Detroit Lions: Comfort level in the secondary and the immediate role of rookie offensive lineman Riley Reiff.
In the early going at least, the Lions are working Aaron Berry and Chris Houston as their top two cornerbacks, with newcomer Jacob Lacey covering the slot receiver in nickel situations. My sense is the Lions feel more than comfortable with Berry as long as he remains healthy.
It was worth noting, however, that coach Jim Schwartz suggested it was time for safety Amari Spievey to even out his game. It appears to be a now-or-never year for the 2009 third-round draft pick.
Reiff continued working exclusively at left and right tackle, but the Lions haven't ruled out possible work at guard during training camp. If he is going to start in Week 1, however, the best guess is that it will come after beating out right tackle Gosder Cherilus. It's reasonable to think that left tackle Jeff Backus has at least one more year in him.
Green Bay Packers: Questions on the defense, linebacker Nick Perry, the safeties, quarterback Graham Harrell and left tackle Marshall Newhouse.
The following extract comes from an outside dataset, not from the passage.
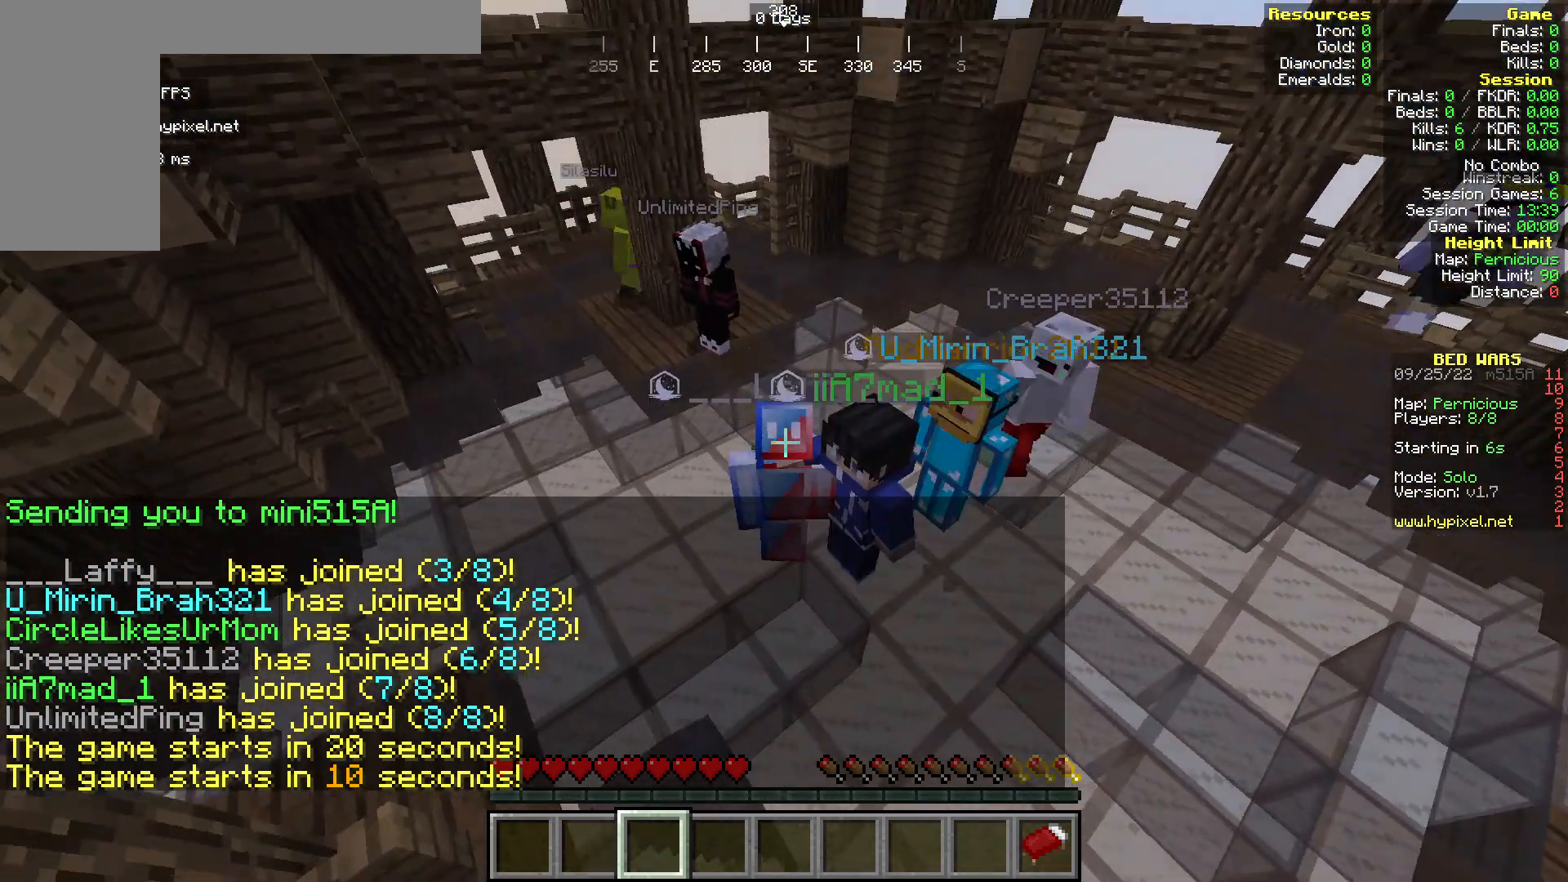
{"keys": [], "mouse": [], "events": []}
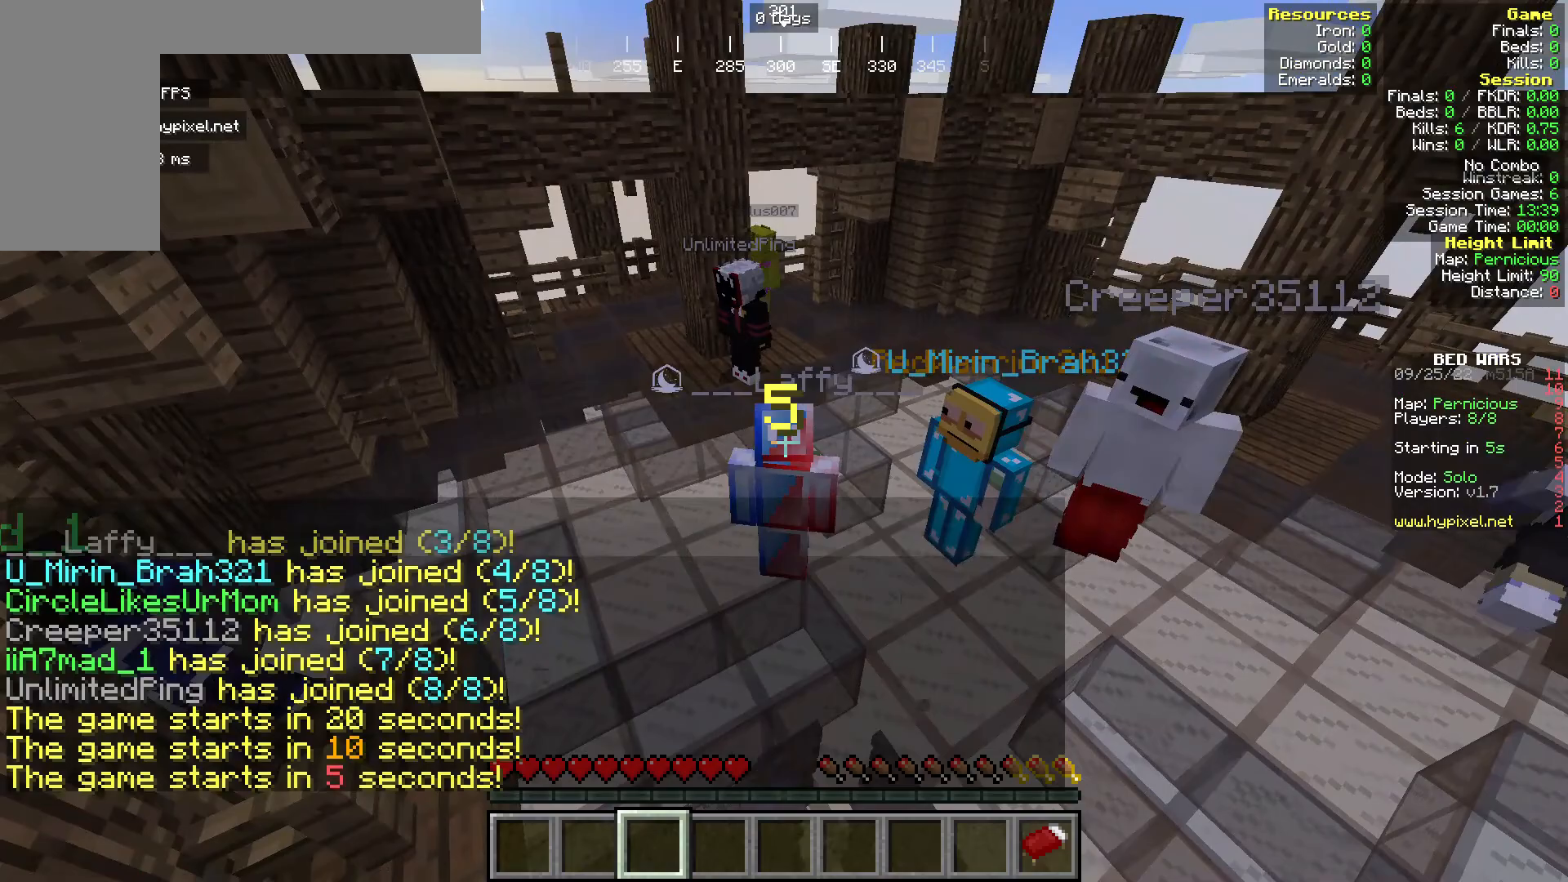
{"keys": [], "mouse": [], "events": []}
We've already spent some time discussing Perry, who sure looks like a big-time NFL linebacker but is still in the process of learning how to play the position. My sense is the Packers could use Charles Woodson in a safety-like role in the base defense and then mix-and-match when they are in nickel. There is definitely some hope that rookie Jerron McMillian, or even M.D. Jennings, could pose significant competition for Charlie Peprah in training camp.
Here's part of what coach Mike McCarthy said when I asked about his comfort level in Newhouse: "Marshall is at that point in his career, I think every player goes through it, the people in the building have a lot more confidence in him than maybe the people outside. I just don't think people know much about him. He's progressed so much and you see the ability, especially the athletic ability. I think Marshall is going to be a good player for us."
Finally, I saw no evidence to suggest the Packers will do anything other than make Harrell their No. 2 quarterback this season. Quarterbacks coach Ben McAdoo: "A lot has been written about him not having great physical tools. Usually the people writing that have not seen him play or practice within the last three years. His arm has come alive. He's physically playing the game faster."